Friday, October 10, 2014

Seattle, Tacoma Ports Announce Strategic Alliance

By Mark Edward Nero

The Seattle and Tacoma ports said Oct. 7 that they plan to unify the management of their marine cargo terminals and related functions under a single seaport alliance, with the goal being to strengthen the Puget Sound gateway and attract more marine cargo for the region.

The alliance is to manage marine cargo terminal investments and operations, planning and marketing, while the individual port commissions retain their existing governance structures and ownership of assets.

The ports say the level of cooperation between the state’s two largest container ports, which is unprecedented, is a strategic response to the competitive pressures that are reshaping the global shipping industry.

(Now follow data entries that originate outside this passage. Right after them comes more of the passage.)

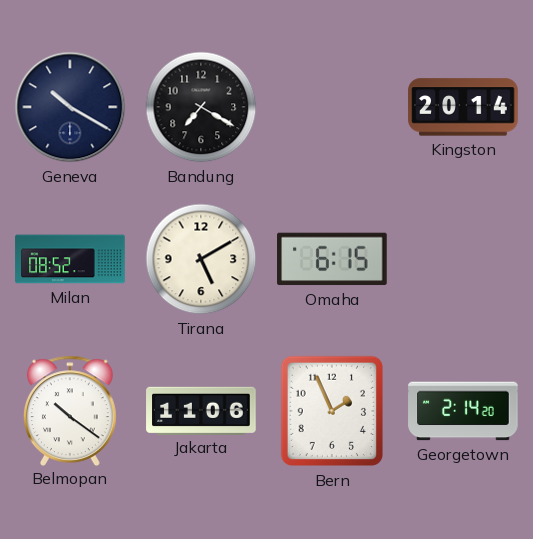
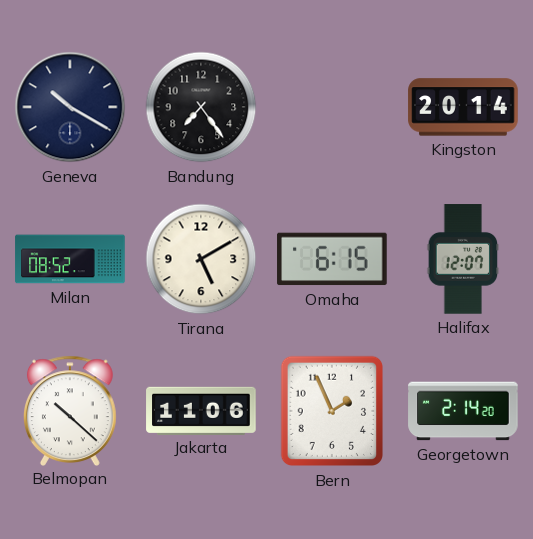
Bandung: 7:20 -> 7:24
Halifax: none -> 12:07
Belmopan: 10:21 -> 10:22
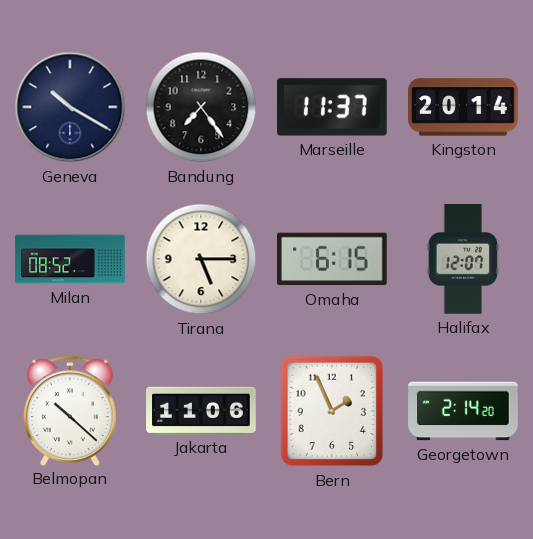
Marseille: none -> 11:37
Tirana: 5:10 -> 5:15
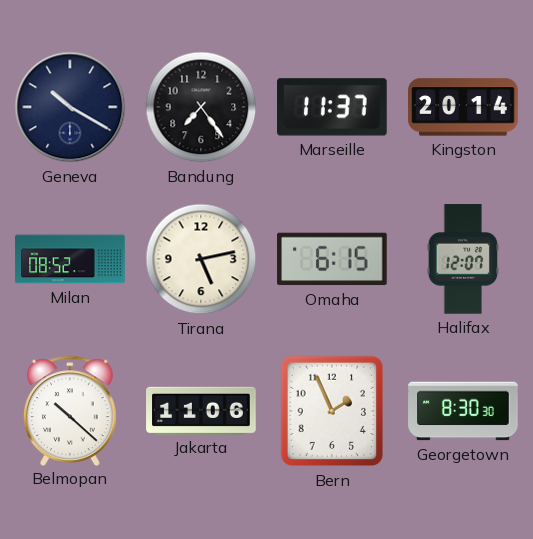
Tirana: 5:15 -> 5:13
Georgetown: 2:14 -> 8:30
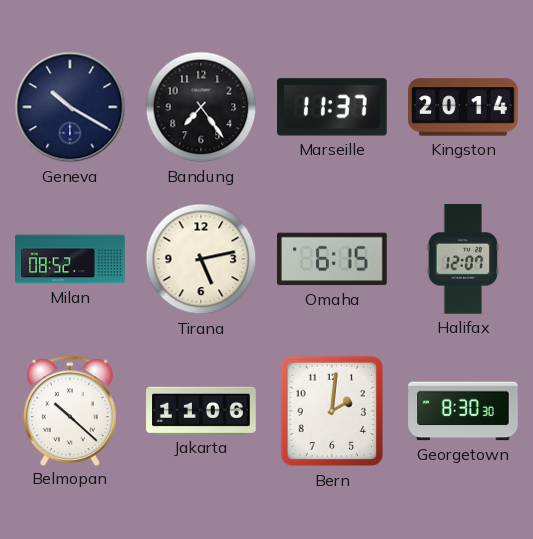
Bern: 1:56 -> 2:01
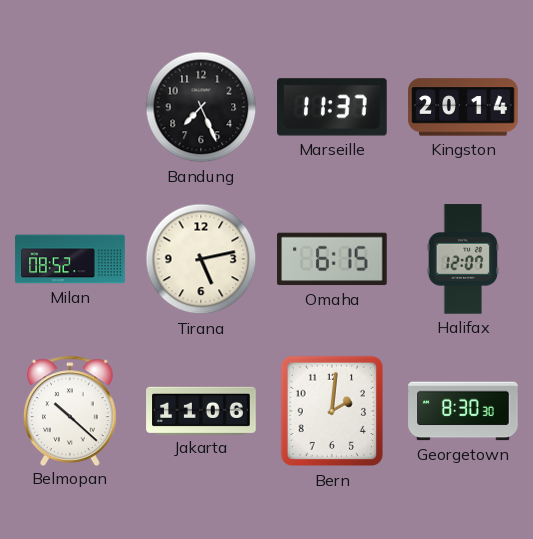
Geneva: 10:20 -> none
Bandung: 7:24 -> 7:26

“The ports of Seattle and Tacoma face fierce competition from ports throughout North America, as shipping lines form alliances, share space on ever-larger vessels and call at consolidated terminals at fewer ports,” Port of Tacoma Commission President Clare Petrich said. “Working together, we can better focus on financially sustainable business models that support customer success and ensure our ability to reinvest in terminal assets and infrastructure.”

Taken together, marine cargo operations at both ports support over 48,000 jobs across the region.
“Where we were once rivals, we now intend to be partners,” Port of Seattle Commission Co-President Stephanie Bowman said. “Instead of competing against one another, we are combining our strengths to create the strongest maritime gateway in North America.”

The alliance is the outgrowth of talks that began in January and were held with permission from the Federal Maritime Commission, the agency responsible for regulating the U.S. international ocean transportation system.

Subject to further FMC review and approval, the two port commissions plan to enter into an interlocal agreement, which is intended to provide a framework for a period of due diligence to examine business objectives, strategic marine terminal investments, financial returns, performance metrics, organizational structure and more.

The two commissions expect to formally adopt and move to submit the interlocal agreement to the FMC at a joint public meeting Oct. 14. A more detailed agreement for the alliance is expected to be submitted by the commissions to the FMC by the end of March 2015.

During the due diligence period, Port of Tacoma CEO John Wolfe and Port of Seattle Deputy CEO Kurt Beckett are to co-lead the planning work and coordinate with both port commissions; Wolfe is expected to be hired as the alliance’s CEO next spring following the FMC’s approval of the agreement.

The ports say that citizen and stakeholder public review of the alliance proposal will be undertaken throughout the due diligence period and that information about public meetings, how to submit written comments and other related news will be posted on both ports’ websites in the future as warranted.